A entidade espanhola que opera o Open Arms impetrou uma ação judicial contra a proibição, que foi acolhida por um tribunal italiano que reconheceu abuso de poder e violação da lei internacional sobre resgate no mar.

Decisão ironizada por Salvini, diretamente de uma praia onde passava as férias. “Que país estranho”, asseverou, se referindo ao tribunal que “quer dar permissão para desembarcar na Itália a um navio estrangeiro carregado com imigrantes estrangeiros”. Já em campanha, chamou a autorização de “tentativa de voltar a abrir os portos italianos e fazer da Itália o campo de refugiados da Europa”.

Conforme o Centro de Resgate, ligado à Guarda Costeira italiana, informou na sexta-feira ao Ministério do Interior, não há qualquer obstáculo a um desembarque sem demora em Lampedusa. O órgão pediu ao ministério de Salvini uma resposta urgente, de acordo com a mídia italiana.
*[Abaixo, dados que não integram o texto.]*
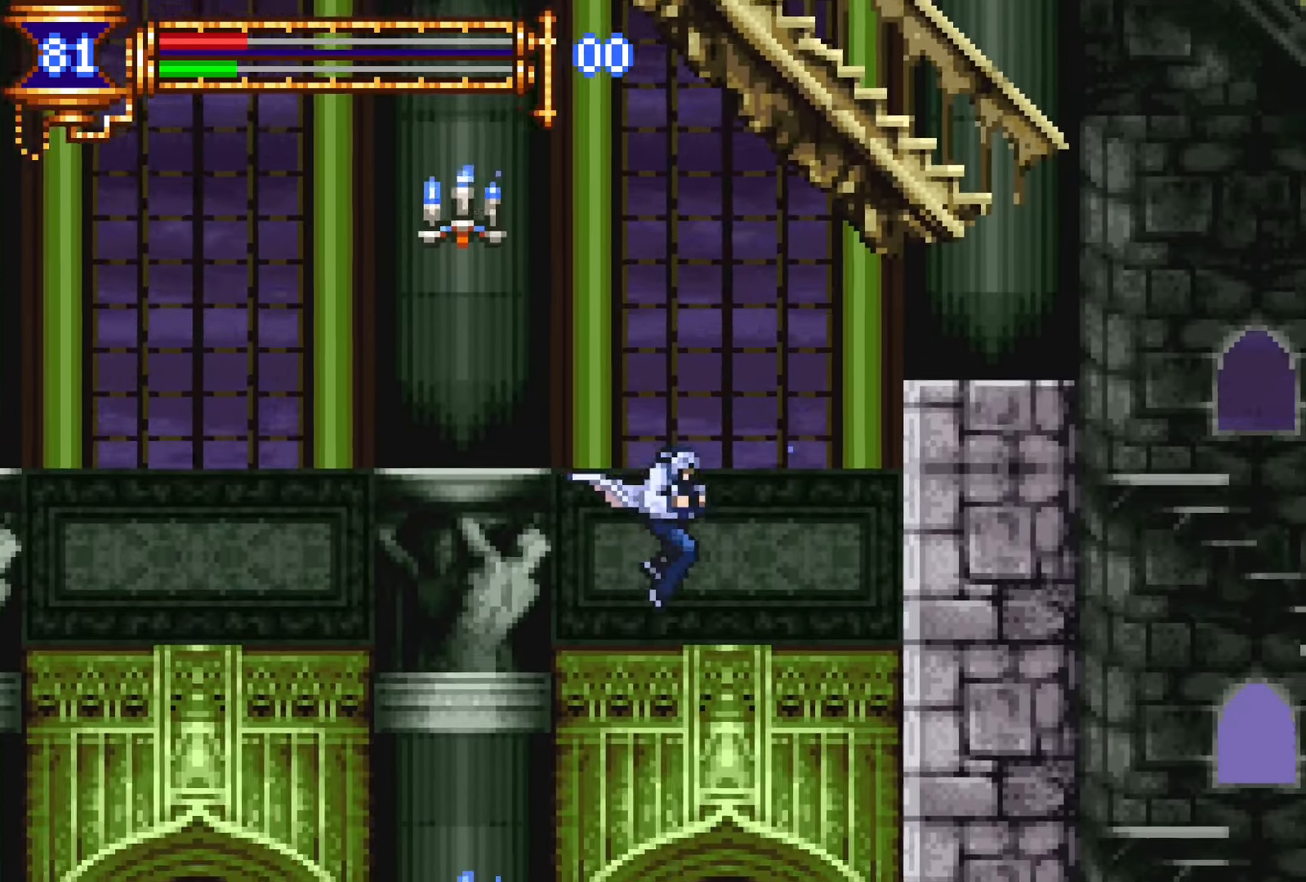
{"dt_ms": 500, "buttons": ["DPAD_RIGHT"], "events": []}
O Ministério Público de Agrigento também está ultimando os procedimentos para fazer cumprir a decisão judicial em favor do Open Arms e abriu uma investigação por sequestro, violência privada e abuso de poder contra “desconhecidos” – cujo alvo notório é Salvini. A polícia judicial já foi até a sede da Guarda Costeira para apreender documentos que comprovem a acusação. Outra audiência legal, sobre os 29 menores a bordo desacompanhados, já nomeou guardiões.

Na sexta-feira, a Organização Internacional para as Migrações (OIM) informou que pelo menos 844 migrantes e refugiados morreram ou desapareceram este ano no Mar Mediterrâneo, enquanto tentavam chegar à Europa. A maioria veio de países da África, Ásia e Oriente Médio, fugindo da fome e da guerra.
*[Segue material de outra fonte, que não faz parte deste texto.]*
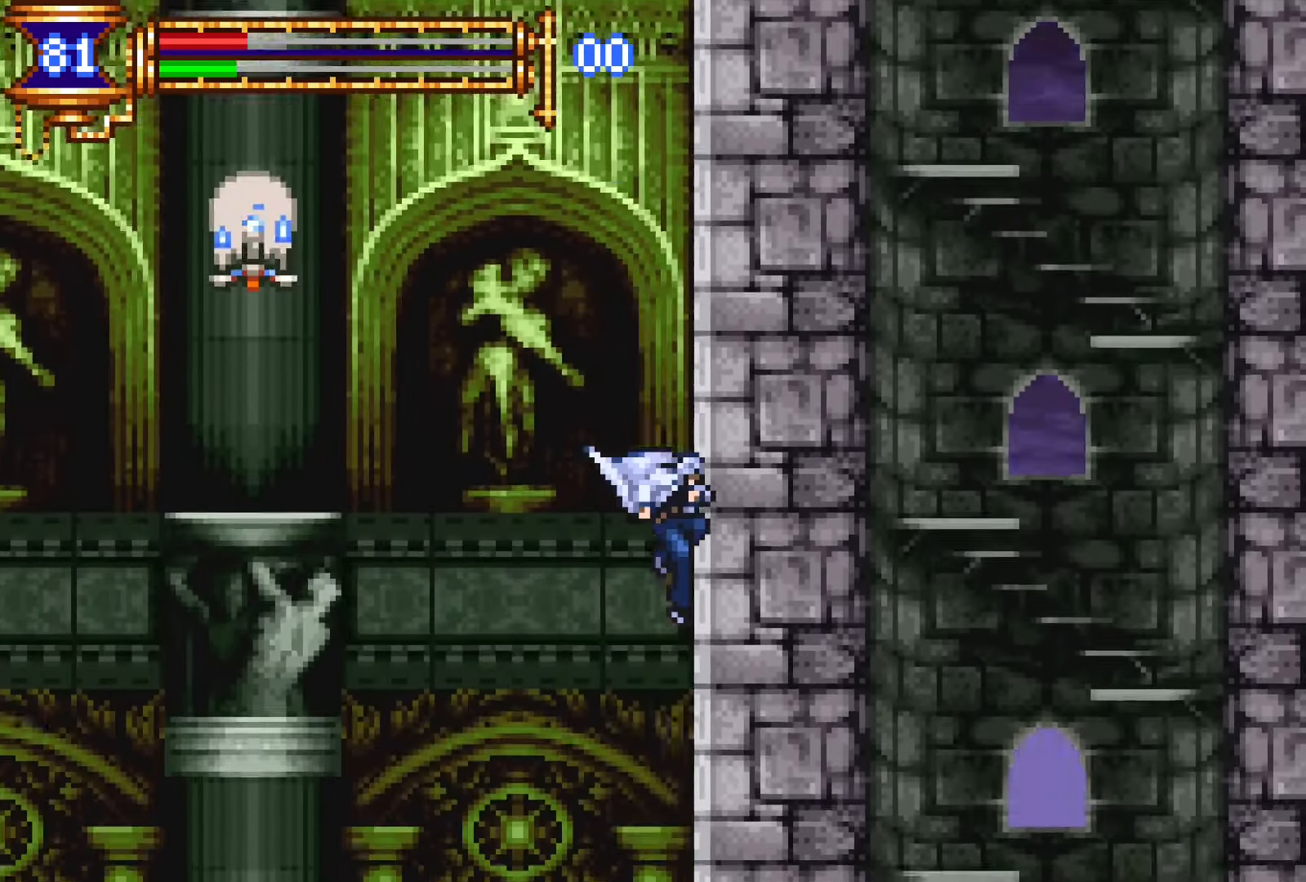
{"dt_ms": 500, "buttons": ["DPAD_RIGHT"], "events": [[50, "R2", "down"], [150, "R2", "up"], [216, "R2", "down"], [316, "R2", "up"]]}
A atualização desta matéria corrige imprecisão sobre a decisão do tribunal italiano, que garantiu a entrada em águas territoriais italianas e reconheceu abuso de poder de Salvini e violação da lei humanitária internacional de socorro marítimo e porto seguro, mas ainda não decidiu pela descida imediata dos que sofrem a bordo. A promotoria ainda está estudando as medidas cabíveis para garantir o desembarque de todos os resgatados do Open Arms. O total de resgatados a bordo informado na primeira versão, também foi corrigido para 134, em decorrência do translado de 13 doentes.